“I’m sarry for it too,” replied Denis, who was every whit as superstitious as his father; “and to atone for my error, I desire you will sprinkle me all over with it—clothes and all.”
The father complied with this, and Denis was setting out, when his mother exclaimed, “Blessed be them above us, Denis More! Look at the boy’s legs! There’s luck! Why one of his stockin’s has the wrong side out, and it’s upon the right leg too! Well, this will be a fortunate day for you, Denis, any way; the same thing never happened myself, but something good followed it.”
This produced a slight conflict between Denis’s personal vanity and superstition; but on this occasion superstition prevailed: he even felt his spirits considerably elevated by the incident, mounted the mare, and after jerking himself once or twice in the saddle, to be certain that all was right, he touched her with the spur, and set out to be examined by the Bishop, exclaiming as he went, “Let his lordship take care that I don’t make a ludibrium of him.”
The family at that moment all came to the door, where they stood looking after, and admiring him, until he turned a corner of the road, and left their sight.
Many were the speculations entered into during his absence, as to the fact, whether or not he would put down the bishop in the course of the examination; some of them holding that he could do so if he wished; but others of them denying that it was possible for him, inasmuch as he had never received holy orders.
The day passed, but not in the usual way, in Denis More O’Shaughnessy’s. The females of the family were busily engaged in preparing for the dinner, to which Father Finnerty, his curate, and several of their nearest and wealthiest friends had been invited; and the men in clearing out the stables and other offices for the horses of the guests. Pride and satisfaction were visible on every face, and that disposition to cordiality and to the oblivion of everything unpleasant to the mind, marked, in a prominent manner, their conduct and conversation. Old Denis went, and voluntarily spoke to a neighbor, with whom he had not exchanged a word, except in anger, for some time. He found him at work in the field, and, advancing with open hand and heart, he begged his pardon for any offence he might have given him.

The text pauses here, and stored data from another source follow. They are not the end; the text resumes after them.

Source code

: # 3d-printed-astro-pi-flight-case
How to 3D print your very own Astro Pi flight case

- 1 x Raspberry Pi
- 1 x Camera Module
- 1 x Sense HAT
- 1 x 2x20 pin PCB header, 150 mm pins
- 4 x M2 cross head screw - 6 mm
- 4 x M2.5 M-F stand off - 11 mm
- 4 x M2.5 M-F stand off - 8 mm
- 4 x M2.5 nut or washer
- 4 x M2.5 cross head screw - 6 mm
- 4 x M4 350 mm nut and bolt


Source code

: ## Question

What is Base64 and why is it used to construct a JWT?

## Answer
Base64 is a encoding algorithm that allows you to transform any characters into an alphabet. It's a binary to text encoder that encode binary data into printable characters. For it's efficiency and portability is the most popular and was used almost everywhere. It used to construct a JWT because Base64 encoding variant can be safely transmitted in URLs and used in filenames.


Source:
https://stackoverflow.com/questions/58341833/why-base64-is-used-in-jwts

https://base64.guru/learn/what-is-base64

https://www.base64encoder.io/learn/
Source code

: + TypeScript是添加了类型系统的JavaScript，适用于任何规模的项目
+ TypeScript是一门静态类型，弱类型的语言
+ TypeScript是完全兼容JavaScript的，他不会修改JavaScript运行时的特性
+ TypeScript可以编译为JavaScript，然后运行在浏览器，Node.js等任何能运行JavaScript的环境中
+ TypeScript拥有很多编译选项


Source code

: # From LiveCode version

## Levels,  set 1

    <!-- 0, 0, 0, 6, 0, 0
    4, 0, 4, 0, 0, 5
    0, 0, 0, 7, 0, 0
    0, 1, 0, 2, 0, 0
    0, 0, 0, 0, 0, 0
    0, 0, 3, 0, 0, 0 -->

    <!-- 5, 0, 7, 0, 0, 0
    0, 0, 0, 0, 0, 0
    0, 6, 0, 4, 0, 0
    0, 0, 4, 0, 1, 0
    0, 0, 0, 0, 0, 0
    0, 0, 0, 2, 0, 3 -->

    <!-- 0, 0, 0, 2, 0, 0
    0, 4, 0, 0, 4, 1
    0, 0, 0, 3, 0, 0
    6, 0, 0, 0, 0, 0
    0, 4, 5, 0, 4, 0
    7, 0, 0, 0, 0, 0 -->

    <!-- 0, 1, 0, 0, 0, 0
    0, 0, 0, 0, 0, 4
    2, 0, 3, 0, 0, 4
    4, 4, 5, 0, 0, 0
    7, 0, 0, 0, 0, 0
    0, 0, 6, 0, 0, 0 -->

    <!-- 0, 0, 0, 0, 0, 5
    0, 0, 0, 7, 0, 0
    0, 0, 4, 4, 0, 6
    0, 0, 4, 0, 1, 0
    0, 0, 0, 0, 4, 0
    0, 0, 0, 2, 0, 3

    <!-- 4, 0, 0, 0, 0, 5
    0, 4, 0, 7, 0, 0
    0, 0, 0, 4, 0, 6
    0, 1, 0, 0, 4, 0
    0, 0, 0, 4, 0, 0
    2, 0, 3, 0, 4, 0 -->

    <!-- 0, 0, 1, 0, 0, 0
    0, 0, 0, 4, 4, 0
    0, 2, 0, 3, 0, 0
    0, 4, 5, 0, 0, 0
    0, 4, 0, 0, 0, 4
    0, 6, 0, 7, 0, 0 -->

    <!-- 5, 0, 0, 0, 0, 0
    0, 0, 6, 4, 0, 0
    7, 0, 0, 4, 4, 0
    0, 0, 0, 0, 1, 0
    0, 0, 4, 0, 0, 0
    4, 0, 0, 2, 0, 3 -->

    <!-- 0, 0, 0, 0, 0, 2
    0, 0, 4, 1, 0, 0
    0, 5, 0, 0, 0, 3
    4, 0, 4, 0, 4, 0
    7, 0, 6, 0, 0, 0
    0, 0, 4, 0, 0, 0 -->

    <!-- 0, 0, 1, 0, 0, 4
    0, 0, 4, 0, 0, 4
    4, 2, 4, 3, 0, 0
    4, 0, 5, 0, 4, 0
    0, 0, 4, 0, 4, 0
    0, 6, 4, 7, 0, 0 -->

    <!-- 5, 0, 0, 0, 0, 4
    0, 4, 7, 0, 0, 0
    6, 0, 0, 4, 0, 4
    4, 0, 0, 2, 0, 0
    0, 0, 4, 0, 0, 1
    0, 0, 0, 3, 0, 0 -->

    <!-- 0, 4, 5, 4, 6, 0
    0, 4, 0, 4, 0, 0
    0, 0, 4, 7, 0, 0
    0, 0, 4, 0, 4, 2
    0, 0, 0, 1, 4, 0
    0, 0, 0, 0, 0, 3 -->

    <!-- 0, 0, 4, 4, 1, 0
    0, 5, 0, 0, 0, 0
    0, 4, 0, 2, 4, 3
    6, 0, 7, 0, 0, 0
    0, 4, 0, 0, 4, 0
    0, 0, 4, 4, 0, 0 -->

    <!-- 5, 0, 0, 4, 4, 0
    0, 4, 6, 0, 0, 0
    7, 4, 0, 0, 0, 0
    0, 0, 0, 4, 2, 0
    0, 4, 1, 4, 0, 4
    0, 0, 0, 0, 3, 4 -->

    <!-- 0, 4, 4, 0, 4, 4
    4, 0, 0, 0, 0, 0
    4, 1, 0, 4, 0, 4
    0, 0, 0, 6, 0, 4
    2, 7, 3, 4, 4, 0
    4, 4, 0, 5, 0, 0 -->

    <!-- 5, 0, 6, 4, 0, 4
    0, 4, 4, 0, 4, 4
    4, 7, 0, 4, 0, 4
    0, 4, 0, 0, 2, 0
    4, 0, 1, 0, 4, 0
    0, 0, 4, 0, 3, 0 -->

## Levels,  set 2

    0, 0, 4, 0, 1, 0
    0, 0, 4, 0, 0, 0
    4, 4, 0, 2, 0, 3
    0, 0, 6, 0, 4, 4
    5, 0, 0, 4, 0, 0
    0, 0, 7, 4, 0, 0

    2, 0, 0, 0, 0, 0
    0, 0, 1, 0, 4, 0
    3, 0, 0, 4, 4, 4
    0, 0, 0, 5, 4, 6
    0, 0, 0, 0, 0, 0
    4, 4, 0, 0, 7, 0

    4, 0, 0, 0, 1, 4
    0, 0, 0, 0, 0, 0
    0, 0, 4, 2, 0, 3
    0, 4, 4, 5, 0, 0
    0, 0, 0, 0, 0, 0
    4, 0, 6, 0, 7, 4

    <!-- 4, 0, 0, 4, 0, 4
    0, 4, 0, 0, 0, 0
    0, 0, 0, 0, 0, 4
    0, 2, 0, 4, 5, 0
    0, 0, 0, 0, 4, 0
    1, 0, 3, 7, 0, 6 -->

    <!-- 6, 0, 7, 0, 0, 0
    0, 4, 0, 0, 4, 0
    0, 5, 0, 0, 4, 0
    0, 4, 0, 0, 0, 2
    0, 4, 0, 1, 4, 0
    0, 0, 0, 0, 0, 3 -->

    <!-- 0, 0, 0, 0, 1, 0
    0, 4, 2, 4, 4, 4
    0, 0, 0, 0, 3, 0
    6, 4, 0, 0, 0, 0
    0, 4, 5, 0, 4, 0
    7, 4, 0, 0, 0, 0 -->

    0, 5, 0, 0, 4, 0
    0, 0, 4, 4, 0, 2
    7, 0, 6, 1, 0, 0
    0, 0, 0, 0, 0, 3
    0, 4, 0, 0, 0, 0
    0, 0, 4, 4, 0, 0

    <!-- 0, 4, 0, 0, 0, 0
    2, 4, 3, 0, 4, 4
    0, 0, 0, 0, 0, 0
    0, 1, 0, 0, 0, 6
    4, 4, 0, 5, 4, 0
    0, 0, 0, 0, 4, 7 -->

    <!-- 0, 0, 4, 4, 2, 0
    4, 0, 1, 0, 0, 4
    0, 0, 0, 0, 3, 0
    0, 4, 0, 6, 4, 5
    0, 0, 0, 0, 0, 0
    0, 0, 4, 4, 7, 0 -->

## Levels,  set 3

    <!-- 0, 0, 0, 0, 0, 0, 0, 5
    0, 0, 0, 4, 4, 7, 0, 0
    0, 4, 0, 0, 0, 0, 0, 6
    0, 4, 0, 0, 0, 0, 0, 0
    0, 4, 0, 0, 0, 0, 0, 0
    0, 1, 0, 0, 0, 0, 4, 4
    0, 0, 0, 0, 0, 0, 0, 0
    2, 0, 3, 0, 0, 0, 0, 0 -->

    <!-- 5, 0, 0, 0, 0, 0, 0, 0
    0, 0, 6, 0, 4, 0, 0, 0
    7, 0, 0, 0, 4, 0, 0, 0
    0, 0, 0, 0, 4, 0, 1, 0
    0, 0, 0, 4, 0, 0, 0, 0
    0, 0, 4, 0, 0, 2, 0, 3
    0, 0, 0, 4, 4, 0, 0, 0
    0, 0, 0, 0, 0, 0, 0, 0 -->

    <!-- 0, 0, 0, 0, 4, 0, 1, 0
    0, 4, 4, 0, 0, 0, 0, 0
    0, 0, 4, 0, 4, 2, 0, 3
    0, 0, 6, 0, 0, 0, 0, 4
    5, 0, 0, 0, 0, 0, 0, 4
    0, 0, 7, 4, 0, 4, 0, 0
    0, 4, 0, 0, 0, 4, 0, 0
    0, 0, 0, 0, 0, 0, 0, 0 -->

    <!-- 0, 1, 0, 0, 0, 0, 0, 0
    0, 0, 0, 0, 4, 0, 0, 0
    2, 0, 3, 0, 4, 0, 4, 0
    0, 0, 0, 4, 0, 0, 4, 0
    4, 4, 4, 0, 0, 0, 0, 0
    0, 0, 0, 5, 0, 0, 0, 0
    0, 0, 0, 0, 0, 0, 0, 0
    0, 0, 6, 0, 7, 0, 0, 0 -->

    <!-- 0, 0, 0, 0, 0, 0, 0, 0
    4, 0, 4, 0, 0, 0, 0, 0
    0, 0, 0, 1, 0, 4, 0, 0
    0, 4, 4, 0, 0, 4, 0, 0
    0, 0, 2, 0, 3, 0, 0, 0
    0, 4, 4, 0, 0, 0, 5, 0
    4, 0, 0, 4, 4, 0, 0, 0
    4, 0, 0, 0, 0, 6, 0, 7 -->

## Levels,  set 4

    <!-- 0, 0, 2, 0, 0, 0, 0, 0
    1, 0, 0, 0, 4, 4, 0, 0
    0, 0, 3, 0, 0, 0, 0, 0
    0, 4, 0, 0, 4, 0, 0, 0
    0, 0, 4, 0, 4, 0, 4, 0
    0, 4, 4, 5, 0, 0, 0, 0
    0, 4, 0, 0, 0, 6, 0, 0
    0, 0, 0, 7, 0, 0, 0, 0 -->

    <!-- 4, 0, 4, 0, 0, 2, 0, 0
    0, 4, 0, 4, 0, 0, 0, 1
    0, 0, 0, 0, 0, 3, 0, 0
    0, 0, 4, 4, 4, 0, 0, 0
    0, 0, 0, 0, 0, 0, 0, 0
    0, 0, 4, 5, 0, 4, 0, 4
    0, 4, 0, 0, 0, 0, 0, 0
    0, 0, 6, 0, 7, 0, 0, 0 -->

“My son,” said he, “is goin’ to Maynooth; and as he is a boy that we have a good right to be proud of, and as our friends are comin’ to ate their dinner wid us to-day, and as—as my heart is to full to bear ill-will against any livin’ sowl, let alone a man that I know to be sound at the heart, in spite of all that has come between us—I say, Darby, I forgive you, and I expect pardon for my share of the offence. There’s the hand of an honest man—let us be as neighbors ought to be, and not divided into parties and factions against one another, as we have been too long. Take your dinner wid us to-day, and let us hear no more about ill-will and unkindness.”